**SUPPLIED TEXT:**
Content starts

Well, the only thing left to modify is to make the bolt-stop levers on the magazine push the bolt-stop up the last bit of the way.
How to do this?

 

I think it was attempted from the other way around before. By adding material to the bottom interface edge of the bolt-catch itself. However that didn't last when in use, IIRC.

 

Well, turns out the bolt-lock plate that pushes on the bolt-lock is limited by the internal structure of the magazine design for how high up the tip of that plate can go.

 

So I looked at the mechanics, and the angles, and figured if I filed off some material here and there I could make the tip of the plate push up mabybe 0.5-1mm extra.

This would mean 100% contact. I think this is an original idea by me :P
Haven't seen it anywhere else so far.

 

So, this is how I did it;

 

Reference image

 

we_bolt_1.jpg

 

1. File down edge 1 so that it gets more narrow.

Content ends

**PROBLEM 1:** Update the entries from the first line through the line holding "Prochain départ : 17 mai au 5 juin 2027", inclusive, replacing "Elazığ" with "Elazig" and leaving everything else unchanged.

**LISTED RECORDS:**

Content starts

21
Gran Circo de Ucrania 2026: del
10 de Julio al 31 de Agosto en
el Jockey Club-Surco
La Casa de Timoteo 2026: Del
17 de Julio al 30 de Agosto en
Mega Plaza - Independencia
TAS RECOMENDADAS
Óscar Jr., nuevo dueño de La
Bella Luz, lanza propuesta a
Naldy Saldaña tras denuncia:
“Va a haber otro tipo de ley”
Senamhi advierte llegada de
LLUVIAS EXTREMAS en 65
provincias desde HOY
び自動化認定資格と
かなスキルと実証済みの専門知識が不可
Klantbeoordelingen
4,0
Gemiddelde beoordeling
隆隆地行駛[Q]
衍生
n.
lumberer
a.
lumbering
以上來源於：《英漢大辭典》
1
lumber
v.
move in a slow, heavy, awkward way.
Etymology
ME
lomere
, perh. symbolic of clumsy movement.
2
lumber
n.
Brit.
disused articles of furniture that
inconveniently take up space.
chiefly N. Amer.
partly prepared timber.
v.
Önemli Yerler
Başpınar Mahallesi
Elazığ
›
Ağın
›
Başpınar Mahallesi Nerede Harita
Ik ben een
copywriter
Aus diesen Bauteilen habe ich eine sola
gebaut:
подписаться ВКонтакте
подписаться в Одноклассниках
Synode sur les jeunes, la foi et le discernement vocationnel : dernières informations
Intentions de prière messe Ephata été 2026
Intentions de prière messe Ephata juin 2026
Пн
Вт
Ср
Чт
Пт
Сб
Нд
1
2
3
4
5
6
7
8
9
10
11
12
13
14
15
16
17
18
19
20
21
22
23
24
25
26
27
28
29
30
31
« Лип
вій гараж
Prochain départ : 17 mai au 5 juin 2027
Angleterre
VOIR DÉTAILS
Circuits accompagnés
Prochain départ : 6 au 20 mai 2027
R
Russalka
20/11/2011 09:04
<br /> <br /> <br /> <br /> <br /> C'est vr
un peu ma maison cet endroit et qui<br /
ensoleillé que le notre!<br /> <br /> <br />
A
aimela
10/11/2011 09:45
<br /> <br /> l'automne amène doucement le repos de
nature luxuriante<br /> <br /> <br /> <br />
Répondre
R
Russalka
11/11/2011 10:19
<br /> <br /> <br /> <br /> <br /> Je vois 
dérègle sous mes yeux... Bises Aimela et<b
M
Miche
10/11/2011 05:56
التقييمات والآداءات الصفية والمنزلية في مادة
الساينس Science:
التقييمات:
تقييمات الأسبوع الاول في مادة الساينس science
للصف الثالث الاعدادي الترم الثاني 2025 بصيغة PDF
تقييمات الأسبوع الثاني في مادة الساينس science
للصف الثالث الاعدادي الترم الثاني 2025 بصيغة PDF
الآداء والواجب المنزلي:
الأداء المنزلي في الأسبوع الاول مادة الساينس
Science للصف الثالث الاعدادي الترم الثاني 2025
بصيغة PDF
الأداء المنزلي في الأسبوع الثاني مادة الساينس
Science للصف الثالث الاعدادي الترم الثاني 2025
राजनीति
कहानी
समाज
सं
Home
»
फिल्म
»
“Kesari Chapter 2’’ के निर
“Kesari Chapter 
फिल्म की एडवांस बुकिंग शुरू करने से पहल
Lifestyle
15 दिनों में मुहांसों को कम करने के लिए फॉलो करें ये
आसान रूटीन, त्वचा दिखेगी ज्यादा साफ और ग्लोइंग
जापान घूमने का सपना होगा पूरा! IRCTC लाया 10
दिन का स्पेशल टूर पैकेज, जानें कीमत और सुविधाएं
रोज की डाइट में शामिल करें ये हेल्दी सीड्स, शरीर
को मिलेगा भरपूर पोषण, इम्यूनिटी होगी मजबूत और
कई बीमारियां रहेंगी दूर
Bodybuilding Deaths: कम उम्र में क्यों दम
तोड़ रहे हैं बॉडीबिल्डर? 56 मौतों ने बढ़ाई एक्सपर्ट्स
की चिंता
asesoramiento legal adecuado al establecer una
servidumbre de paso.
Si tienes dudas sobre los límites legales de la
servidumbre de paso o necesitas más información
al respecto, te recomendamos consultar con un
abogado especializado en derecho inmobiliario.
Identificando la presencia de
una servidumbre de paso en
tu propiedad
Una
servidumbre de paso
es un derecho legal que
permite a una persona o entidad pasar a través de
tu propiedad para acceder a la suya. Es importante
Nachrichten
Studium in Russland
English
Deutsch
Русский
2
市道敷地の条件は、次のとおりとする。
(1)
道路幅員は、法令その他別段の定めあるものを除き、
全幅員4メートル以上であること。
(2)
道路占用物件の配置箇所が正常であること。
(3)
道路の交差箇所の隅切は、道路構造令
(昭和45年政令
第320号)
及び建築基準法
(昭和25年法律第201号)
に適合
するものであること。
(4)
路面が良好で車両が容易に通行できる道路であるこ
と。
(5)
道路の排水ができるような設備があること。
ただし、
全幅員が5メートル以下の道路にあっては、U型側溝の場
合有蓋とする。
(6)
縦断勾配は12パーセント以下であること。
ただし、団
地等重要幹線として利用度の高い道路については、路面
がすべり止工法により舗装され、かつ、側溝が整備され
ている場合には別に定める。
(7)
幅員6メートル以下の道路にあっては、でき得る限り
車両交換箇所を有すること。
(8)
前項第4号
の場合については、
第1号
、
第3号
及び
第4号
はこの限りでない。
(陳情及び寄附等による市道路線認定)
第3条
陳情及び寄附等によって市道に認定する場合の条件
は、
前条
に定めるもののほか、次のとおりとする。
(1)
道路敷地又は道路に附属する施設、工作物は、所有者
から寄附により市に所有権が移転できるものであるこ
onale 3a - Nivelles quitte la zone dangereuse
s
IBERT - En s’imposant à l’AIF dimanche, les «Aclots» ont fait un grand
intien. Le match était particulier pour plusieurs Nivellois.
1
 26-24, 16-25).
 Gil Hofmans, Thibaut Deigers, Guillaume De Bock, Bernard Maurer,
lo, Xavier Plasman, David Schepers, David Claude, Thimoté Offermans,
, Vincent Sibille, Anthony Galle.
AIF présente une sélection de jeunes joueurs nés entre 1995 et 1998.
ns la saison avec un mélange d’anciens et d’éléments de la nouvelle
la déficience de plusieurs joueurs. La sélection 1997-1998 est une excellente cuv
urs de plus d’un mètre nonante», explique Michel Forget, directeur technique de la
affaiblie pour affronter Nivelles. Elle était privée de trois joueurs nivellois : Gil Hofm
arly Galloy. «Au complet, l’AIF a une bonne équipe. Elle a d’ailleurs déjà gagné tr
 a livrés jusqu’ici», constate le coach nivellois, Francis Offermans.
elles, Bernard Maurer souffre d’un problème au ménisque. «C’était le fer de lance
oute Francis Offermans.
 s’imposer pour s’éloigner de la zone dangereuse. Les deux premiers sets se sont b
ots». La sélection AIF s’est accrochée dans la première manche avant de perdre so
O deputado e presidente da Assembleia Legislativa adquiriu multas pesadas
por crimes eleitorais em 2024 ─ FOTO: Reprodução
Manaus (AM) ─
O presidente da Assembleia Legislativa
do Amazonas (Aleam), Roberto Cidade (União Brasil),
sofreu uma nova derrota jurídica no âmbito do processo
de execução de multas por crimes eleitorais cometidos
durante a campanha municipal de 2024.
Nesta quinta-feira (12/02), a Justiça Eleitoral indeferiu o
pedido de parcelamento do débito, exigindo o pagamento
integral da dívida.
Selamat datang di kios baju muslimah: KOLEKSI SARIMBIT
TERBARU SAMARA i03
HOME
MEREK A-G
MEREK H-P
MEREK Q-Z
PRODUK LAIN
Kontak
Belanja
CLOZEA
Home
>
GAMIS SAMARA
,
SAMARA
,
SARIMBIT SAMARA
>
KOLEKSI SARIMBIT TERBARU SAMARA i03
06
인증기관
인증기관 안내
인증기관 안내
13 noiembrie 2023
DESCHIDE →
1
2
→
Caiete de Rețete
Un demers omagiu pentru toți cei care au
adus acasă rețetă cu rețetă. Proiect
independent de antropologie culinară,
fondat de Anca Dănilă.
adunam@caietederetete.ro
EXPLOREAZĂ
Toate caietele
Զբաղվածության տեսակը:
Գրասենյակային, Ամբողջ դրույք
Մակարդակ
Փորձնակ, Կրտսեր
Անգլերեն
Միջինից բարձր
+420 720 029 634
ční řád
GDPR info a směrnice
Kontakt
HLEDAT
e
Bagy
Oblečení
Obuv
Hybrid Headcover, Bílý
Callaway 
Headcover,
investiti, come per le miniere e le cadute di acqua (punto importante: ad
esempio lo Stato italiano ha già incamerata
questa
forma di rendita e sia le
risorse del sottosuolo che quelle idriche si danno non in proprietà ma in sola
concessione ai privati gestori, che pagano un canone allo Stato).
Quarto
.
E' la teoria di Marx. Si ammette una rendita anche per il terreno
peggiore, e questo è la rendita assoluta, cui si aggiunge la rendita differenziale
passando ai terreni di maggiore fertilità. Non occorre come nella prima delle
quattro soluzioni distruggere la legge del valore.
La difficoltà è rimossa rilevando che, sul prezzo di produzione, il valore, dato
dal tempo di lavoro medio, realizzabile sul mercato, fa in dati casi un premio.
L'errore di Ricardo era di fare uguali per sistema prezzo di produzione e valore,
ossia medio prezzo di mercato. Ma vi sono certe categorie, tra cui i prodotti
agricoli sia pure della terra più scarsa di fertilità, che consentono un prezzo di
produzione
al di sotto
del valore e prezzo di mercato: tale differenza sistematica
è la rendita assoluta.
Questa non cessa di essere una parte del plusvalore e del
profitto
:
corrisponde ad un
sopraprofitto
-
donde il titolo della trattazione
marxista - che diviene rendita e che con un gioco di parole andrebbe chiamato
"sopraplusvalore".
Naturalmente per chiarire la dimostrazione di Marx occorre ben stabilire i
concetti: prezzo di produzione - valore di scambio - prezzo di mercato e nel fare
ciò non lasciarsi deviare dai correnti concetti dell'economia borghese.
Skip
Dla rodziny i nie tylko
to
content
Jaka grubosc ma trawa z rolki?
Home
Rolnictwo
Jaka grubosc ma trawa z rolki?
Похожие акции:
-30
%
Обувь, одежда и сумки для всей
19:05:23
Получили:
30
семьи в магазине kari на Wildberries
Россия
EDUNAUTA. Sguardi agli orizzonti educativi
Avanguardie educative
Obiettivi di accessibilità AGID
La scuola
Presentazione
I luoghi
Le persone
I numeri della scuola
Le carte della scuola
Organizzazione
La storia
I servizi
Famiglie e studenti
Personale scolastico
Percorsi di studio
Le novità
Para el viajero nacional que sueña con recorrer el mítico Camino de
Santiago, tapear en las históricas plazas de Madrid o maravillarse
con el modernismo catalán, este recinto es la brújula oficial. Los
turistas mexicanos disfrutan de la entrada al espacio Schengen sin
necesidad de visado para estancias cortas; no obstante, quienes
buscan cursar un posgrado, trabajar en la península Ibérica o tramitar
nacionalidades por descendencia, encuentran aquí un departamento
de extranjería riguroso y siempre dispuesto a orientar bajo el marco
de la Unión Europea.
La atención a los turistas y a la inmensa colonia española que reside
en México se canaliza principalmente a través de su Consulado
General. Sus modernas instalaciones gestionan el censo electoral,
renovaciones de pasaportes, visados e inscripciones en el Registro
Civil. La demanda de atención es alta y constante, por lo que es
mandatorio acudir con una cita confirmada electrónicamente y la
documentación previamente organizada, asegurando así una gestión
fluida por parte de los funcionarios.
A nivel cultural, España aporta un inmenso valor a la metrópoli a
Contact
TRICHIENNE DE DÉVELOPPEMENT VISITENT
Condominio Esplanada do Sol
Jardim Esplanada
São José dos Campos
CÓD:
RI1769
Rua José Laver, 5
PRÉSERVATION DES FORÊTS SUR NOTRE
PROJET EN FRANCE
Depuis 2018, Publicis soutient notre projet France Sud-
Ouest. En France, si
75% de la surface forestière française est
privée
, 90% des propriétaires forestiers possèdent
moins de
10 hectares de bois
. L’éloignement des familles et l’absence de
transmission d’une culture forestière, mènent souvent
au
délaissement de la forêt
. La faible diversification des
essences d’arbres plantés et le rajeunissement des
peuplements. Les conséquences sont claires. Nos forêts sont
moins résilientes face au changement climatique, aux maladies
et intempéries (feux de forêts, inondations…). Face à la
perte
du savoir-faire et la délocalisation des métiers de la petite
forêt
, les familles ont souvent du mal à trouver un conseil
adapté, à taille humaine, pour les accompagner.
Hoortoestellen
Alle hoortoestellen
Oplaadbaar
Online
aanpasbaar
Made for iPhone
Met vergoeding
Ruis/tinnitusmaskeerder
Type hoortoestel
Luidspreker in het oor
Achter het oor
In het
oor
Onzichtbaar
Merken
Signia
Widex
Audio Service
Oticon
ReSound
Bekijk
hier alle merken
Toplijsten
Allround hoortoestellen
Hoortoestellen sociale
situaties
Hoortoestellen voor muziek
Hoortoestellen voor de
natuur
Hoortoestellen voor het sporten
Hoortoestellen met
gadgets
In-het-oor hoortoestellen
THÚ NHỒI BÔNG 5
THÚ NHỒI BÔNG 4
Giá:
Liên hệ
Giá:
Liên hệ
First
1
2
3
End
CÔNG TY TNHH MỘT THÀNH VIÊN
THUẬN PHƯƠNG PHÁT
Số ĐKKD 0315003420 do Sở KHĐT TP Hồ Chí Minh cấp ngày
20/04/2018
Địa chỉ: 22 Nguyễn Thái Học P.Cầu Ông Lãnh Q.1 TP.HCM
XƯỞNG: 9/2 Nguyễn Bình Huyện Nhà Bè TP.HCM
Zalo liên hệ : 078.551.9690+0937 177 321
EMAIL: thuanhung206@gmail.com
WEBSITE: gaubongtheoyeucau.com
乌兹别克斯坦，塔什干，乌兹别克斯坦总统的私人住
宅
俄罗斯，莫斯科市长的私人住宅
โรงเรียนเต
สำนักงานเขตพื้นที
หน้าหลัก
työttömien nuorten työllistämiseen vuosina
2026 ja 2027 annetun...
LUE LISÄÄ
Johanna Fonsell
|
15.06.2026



Content ends

**PROBLEM 2:** In the bolt-stop post, how much farther did the writer figure filing could let the tip of the plate push up?

**RESPONSE 1:**
21
Gran Circo de Ucrania 2026: del
10 de Julio al 31 de Agosto en
el Jockey Club-Surco
La Casa de Timoteo 2026: Del
17 de Julio al 30 de Agosto en
Mega Plaza - Independencia
TAS RECOMENDADAS
Óscar Jr., nuevo dueño de La
Bella Luz, lanza propuesta a
Naldy Saldaña tras denuncia:
“Va a haber otro tipo de ley”
Senamhi advierte llegada de
LLUVIAS EXTREMAS en 65
provincias desde HOY
び自動化認定資格と
かなスキルと実証済みの専門知識が不可
Klantbeoordelingen
4,0
Gemiddelde beoordeling
隆隆地行駛[Q]
衍生
n.
lumberer
a.
lumbering
以上來源於：《英漢大辭典》
1
lumber
v.
move in a slow, heavy, awkward way.
Etymology
ME
lomere
, perh. symbolic of clumsy movement.
2
lumber
n.
Brit.
disused articles of furniture that
inconveniently take up space.
chiefly N. Amer.
partly prepared timber.
v.
Önemli Yerler
Başpınar Mahallesi
Elazig
›
Ağın
›
Başpınar Mahallesi Nerede Harita
Ik ben een
copywriter
Aus diesen Bauteilen habe ich eine sola
gebaut:
подписаться ВКонтакте
подписаться в Одноклассниках
Synode sur les jeunes, la foi et le discernement vocationnel : dernières informations
Intentions de prière messe Ephata été 2026
Intentions de prière messe Ephata juin 2026
Пн
Вт
Ср
Чт
Пт
Сб
Нд
1
2
3
4
5
6
7
8
9
10
11
12
13
14
15
16
17
18
19
20
21
22
23
24
25
26
27
28
29
30
31
« Лип
вій гараж
Prochain départ : 17 mai au 5 juin 2027

**RESPONSE 2:** Maybe 0.5-1mm extra.